Salah satu warga binaan, MK (39), kini telah menghirup udara bebas. Ia salah satu warga binaan yang merasakan manfaat dari program pembinaan kemandirian itu.

Dengan memanfaatkan dukungan CSR Pertamina, Meli akhirnya bisa mengembangkan bakat dalam membatik. Selain itu, ia juga mengasah skill di unit tata boga.

Alhasil, setelah bebas tiga tahun lalu, MK berhasil membuka lapangan pekerjaan. Meskipun hanya mempekerjakan lima orang, setidaknya MK membuktikan bahwa dirinya mampu melawan stigma negatif dan memberi dampak positif setelah ia kembali bermasyarakat.

Usaha kue kering yang ia tekuni selama ini, memiliki omzet tertinggi Rp1 juta per sekali pesanan.

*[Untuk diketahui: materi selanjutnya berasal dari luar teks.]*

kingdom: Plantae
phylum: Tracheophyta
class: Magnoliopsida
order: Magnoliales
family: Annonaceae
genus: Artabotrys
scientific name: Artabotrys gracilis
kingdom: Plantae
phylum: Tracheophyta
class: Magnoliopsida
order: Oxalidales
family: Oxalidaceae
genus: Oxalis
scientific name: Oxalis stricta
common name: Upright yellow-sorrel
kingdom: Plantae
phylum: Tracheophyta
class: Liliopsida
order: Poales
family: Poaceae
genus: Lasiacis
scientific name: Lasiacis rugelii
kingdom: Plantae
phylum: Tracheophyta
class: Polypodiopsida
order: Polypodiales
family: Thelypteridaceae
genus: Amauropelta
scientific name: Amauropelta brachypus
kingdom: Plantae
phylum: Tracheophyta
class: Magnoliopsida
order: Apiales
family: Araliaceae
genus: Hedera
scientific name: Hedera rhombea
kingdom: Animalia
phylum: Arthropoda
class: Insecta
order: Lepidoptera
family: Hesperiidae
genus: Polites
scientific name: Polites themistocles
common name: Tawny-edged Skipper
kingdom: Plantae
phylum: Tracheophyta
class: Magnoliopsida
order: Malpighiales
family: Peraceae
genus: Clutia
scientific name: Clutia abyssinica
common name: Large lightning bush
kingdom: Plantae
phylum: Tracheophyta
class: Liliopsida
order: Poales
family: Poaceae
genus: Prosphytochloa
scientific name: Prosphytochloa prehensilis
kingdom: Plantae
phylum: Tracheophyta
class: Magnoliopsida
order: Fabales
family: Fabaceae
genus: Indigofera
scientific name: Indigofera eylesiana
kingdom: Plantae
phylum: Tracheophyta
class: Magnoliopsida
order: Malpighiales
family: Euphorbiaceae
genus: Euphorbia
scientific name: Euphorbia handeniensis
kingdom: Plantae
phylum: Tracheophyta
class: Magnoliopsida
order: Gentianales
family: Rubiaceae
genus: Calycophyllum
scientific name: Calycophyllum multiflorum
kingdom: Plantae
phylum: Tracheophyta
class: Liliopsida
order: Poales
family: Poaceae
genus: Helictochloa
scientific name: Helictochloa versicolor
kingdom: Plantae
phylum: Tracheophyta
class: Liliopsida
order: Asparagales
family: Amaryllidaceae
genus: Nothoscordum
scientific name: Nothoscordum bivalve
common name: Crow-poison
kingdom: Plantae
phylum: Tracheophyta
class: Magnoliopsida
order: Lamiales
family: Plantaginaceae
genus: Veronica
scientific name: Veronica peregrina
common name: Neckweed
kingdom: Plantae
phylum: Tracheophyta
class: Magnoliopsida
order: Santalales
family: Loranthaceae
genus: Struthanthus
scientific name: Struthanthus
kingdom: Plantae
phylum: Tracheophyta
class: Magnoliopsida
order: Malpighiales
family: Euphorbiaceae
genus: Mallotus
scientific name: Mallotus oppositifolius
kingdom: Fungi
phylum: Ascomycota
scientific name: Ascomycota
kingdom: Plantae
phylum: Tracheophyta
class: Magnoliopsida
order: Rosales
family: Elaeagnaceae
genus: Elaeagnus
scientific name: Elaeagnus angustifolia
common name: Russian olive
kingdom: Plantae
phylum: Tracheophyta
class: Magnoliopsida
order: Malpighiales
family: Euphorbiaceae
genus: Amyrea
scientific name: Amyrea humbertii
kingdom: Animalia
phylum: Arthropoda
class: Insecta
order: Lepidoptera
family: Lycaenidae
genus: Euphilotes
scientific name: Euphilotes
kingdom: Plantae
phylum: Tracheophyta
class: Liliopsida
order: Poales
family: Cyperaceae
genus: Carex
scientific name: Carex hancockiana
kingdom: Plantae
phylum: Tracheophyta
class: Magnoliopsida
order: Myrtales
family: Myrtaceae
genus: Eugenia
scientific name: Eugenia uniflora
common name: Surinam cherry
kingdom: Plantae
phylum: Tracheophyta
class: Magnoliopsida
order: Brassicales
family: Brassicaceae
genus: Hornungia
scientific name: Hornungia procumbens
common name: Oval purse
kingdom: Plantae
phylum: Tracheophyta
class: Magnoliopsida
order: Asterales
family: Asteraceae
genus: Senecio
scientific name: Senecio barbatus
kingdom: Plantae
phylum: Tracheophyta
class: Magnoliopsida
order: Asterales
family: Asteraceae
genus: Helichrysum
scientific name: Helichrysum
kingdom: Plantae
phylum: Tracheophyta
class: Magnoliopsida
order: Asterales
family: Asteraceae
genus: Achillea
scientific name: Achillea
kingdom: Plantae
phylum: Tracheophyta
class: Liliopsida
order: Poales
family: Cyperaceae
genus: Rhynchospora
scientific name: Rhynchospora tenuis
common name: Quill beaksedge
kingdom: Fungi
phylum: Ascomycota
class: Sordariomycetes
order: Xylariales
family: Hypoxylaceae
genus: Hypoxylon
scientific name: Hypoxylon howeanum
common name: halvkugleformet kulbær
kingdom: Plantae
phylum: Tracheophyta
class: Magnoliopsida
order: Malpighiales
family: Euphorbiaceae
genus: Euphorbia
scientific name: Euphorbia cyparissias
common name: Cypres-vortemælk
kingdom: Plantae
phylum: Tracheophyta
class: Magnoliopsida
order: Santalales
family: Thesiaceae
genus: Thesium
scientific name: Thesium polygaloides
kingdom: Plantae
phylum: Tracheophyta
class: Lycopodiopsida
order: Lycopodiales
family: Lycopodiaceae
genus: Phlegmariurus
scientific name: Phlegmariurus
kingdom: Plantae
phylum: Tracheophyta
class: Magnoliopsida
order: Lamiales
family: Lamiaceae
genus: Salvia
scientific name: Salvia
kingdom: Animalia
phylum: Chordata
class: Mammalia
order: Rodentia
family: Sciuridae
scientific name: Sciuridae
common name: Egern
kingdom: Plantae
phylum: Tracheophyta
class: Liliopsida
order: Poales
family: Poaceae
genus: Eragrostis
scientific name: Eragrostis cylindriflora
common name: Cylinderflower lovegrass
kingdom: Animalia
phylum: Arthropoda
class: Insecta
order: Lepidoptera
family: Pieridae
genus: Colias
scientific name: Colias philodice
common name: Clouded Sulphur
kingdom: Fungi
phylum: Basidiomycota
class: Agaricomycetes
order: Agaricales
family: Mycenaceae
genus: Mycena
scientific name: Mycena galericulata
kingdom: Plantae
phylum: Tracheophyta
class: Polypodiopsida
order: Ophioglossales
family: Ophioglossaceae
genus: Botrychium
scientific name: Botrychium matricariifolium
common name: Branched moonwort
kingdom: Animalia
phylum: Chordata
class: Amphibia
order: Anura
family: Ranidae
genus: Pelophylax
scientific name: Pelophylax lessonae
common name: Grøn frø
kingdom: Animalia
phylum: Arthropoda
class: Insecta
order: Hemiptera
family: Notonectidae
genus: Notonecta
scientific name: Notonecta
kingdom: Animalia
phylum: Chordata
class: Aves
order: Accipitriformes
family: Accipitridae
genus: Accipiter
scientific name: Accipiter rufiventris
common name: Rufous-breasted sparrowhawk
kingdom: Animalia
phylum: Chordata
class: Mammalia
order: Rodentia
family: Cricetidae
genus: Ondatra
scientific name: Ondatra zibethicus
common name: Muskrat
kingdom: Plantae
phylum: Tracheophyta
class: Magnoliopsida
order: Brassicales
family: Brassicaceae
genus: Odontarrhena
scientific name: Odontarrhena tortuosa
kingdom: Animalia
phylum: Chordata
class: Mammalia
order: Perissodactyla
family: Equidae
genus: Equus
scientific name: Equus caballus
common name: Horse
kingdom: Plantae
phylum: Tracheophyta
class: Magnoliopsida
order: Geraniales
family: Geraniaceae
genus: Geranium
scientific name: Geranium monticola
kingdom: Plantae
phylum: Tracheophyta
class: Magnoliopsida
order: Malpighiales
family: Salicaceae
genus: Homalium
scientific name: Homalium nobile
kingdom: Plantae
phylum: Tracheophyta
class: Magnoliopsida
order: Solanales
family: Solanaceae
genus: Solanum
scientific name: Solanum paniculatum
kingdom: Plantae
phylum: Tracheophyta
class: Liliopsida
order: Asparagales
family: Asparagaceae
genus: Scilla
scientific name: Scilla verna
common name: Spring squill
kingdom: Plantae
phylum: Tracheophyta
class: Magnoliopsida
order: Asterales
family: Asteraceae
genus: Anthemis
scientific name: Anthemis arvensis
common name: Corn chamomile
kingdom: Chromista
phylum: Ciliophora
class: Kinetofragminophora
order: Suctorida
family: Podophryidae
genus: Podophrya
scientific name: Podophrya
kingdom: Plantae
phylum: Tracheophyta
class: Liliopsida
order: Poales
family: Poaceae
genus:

“Alhamdulillah, masyarakat sekitar juga biasa saja melihat saya. Justru saya mempekerjakan mereka,” kata MK.

Field Manager PEP Jambi, Hermansyah menjelaskan, pihaknya saat ini terus memantau perkembangan usaha MK. Pertamina kini sedang menjajaki untuk mewujudkan CSR yang membantu warga binaan dari hulu ke hilir.

Jadi, tidak hanya mendukung program pembinaan kemandirian di dalam Lapas. Tapi juga membantu mantan warga binaan untuk bisa membuka lapangan pekerjaan.

“Dengan adanya masukan dari yang selesai dari lapas, dan ini bisa menjadi pionir. Sehingga memang keterampilan apapun yang didapatkan di lapas ini bisa dikembangkan,” ujarnya.

“Bahwa program ini adalah kesinambungan. Jadi harapannya itu selesai dari lapas itu, kemanfaatan (keahlian yang didapat) orang-orang itu, mudah-mudahan enggak balik ke lapas bukan sebagai penghuni lapas,” sambungnya.

Hermansyah pun berpesan kepada MK dan para warga binaan untuk tidak menyerah, dan terus mencari celah dari kesempatan yang ada.

“Kita ikhtiar, jangan menyerah. Karena tantangan akan selalu ada,” ucapnya.